Ali Akbar Salehi, head of the Atomic Energy Organization of Iran, made the announcement Tuesday at a ribbon-cutting ceremony for a “nuclear high school” in the Iranian city of Mashhad, according to a report in the Iranian FARS news service.

Mr. Salehi emerged as a key player in the final nuclear accord negotiated by the Obama administration and five international partners with Iran last month. He and U.S. Energy Secretary Ernest Moniz, a fellow physicist trained at the Massachusetts Institute of Technology, were credited with nailing down many of the technical details on inspections and nuclear enrichment in the agreement.

“Building specialized nuclear schools across Iran [is] among the AEOI’s plans,” Mr.
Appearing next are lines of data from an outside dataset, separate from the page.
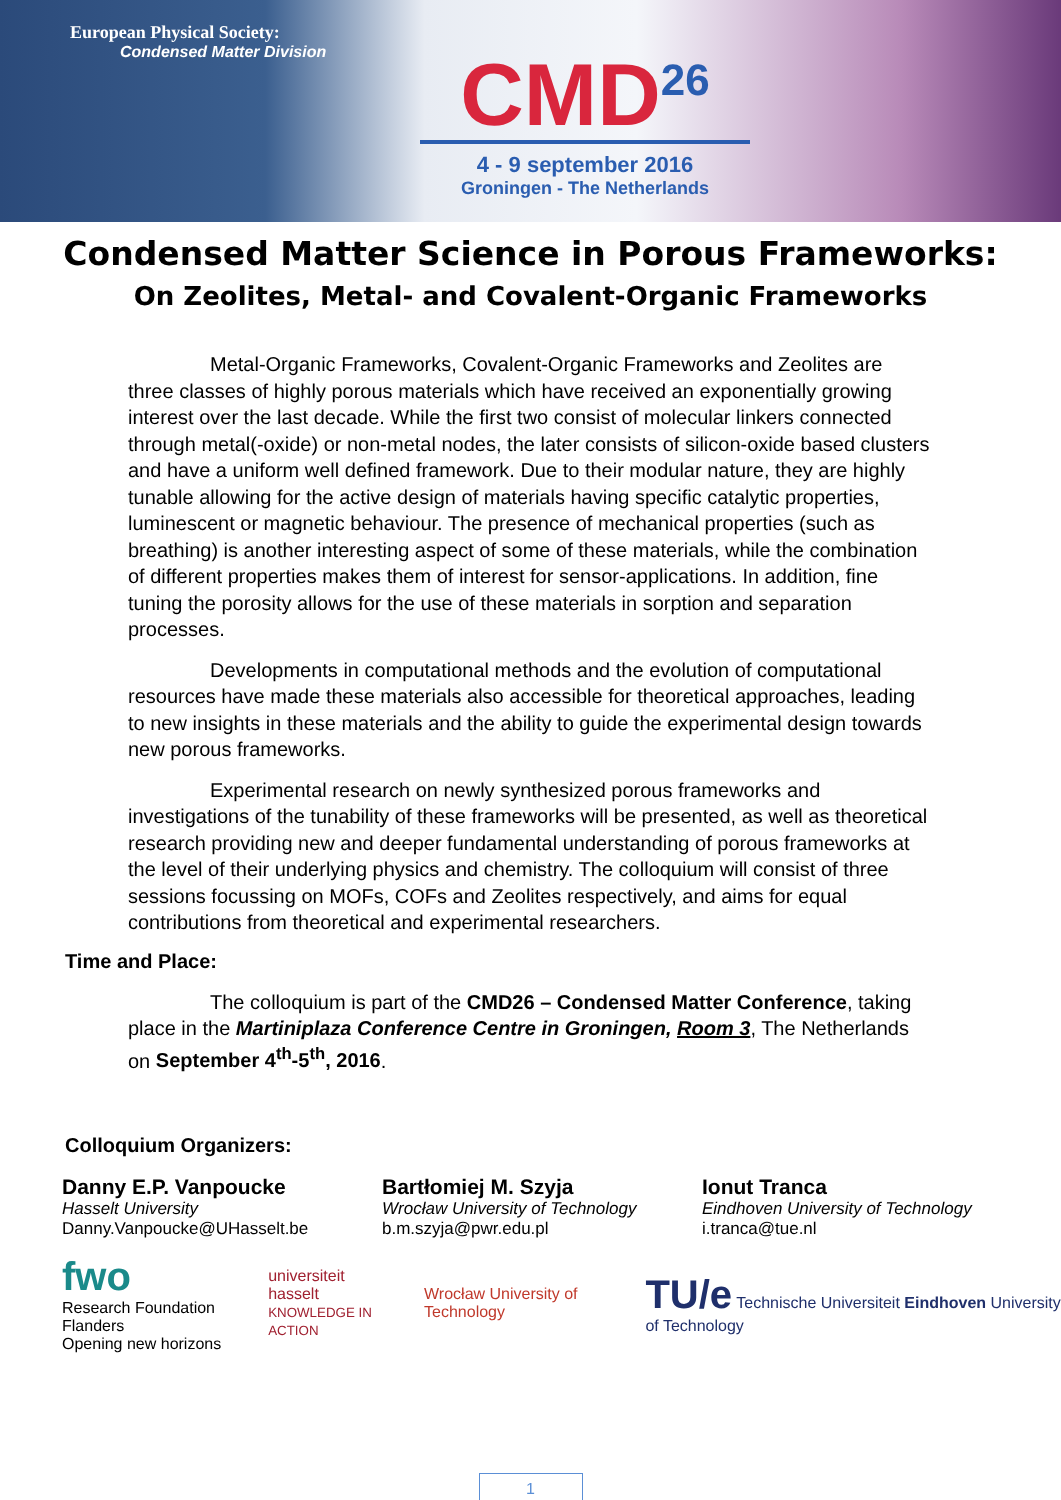European Physical Society:
Condensed Matter Division
CMD<sup>26</sup>
4 - 9 september 2016
Groningen - The Netherlands
Condensed Matter Science in Porous Frameworks:
On Zeolites, Metal- and Covalent-Organic Frameworks
Metal-Organic Frameworks, Covalent-Organic Frameworks and Zeolites are three classes of highly porous materials which have received an exponentially growing interest over the last decade. While the first two consist of molecular linkers connected through metal(-oxide) or non-metal nodes, the later consists of silicon-oxide based clusters and have a uniform well defined framework. Due to their modular nature, they are highly tunable allowing for the active design of materials having specific catalytic properties, luminescent or magnetic behaviour. The presence of mechanical properties (such as breathing) is another interesting aspect of some of these materials, while the combination of different properties makes them of interest for sensor-applications. In addition, fine tuning the porosity allows for the use of these materials in sorption and separation processes.
Developments in computational methods and the evolution of computational resources have made these materials also accessible for theoretical approaches, leading to new insights in these materials and the ability to guide the experimental design towards new porous frameworks.
Experimental research on newly synthesized porous frameworks and investigations of the tunability of these frameworks will be presented, as well as theoretical research providing new and deeper fundamental understanding of porous frameworks at the level of their underlying physics and chemistry. The colloquium will consist of three sessions focussing on MOFs, COFs and Zeolites respectively, and aims for equal contributions from theoretical and experimental researchers.
Time and Place:
The colloquium is part of the CMD26 – Condensed Matter Conference, taking place in the Martiniplaza Conference Centre in Groningen, Room 3, The Netherlands on September 4<sup>th</sup>-5<sup>th</sup>, 2016.
Colloquium Organizers:
Danny E.P. Vanpoucke
Hasselt University
Danny.Vanpoucke@UHasselt.be
Bartłomiej M. Szyja
Wrocław University of Technology
b.m.szyja@pwr.edu.pl
Ionut Tranca
Eindhoven University of Technology
i.tranca@tue.nl
fwo
Research Foundation Flanders
Opening new horizons
universiteit hasselt
KNOWLEDGE IN ACTION
Wrocław University of Technology
TU/e Technische Universiteit Eindhoven University of Technology
1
Salehi said, according to the FARS report.

Iranian officials have insisted that their nuclear programs are intended for peaceful, civilian uses, and Mr. Salehi said one of the first projects will be to build a special hospital to treat patients who need nuclear medicine, which uses small quantities of radioactive material in drugs for treatment and diagnosis.

Mr. Obama said the deal will keep Iran from building a nuclear bomb for the next decade and severely curtail Tehran’s nuclear infrastructure.

Two Senate Democrats — Charles E. Schumer of New York, and Robert Menendez of New Jersey — have come out against the deal. Mr. Menendez said this week that he doesn’t believe Mr. Obama’s argument that the deal will block Tehran’s quest for a bomb or that the alternative to rejecting this deal would be war.

“If Iran is to acquire a nuclear bomb, it will not have my name on it,” Mr. Menendez said.

The two Democratic senators from Rhode Island, Jack Reed and Sheldon Whitehouse, announced support for the deal this week. Mr. Reed’s announcement was particularly important to the White House because he is the top Democrat on the Senate Armed Services Committee.

• David R. Sands contributed to this article, which is based in part on wire service reports.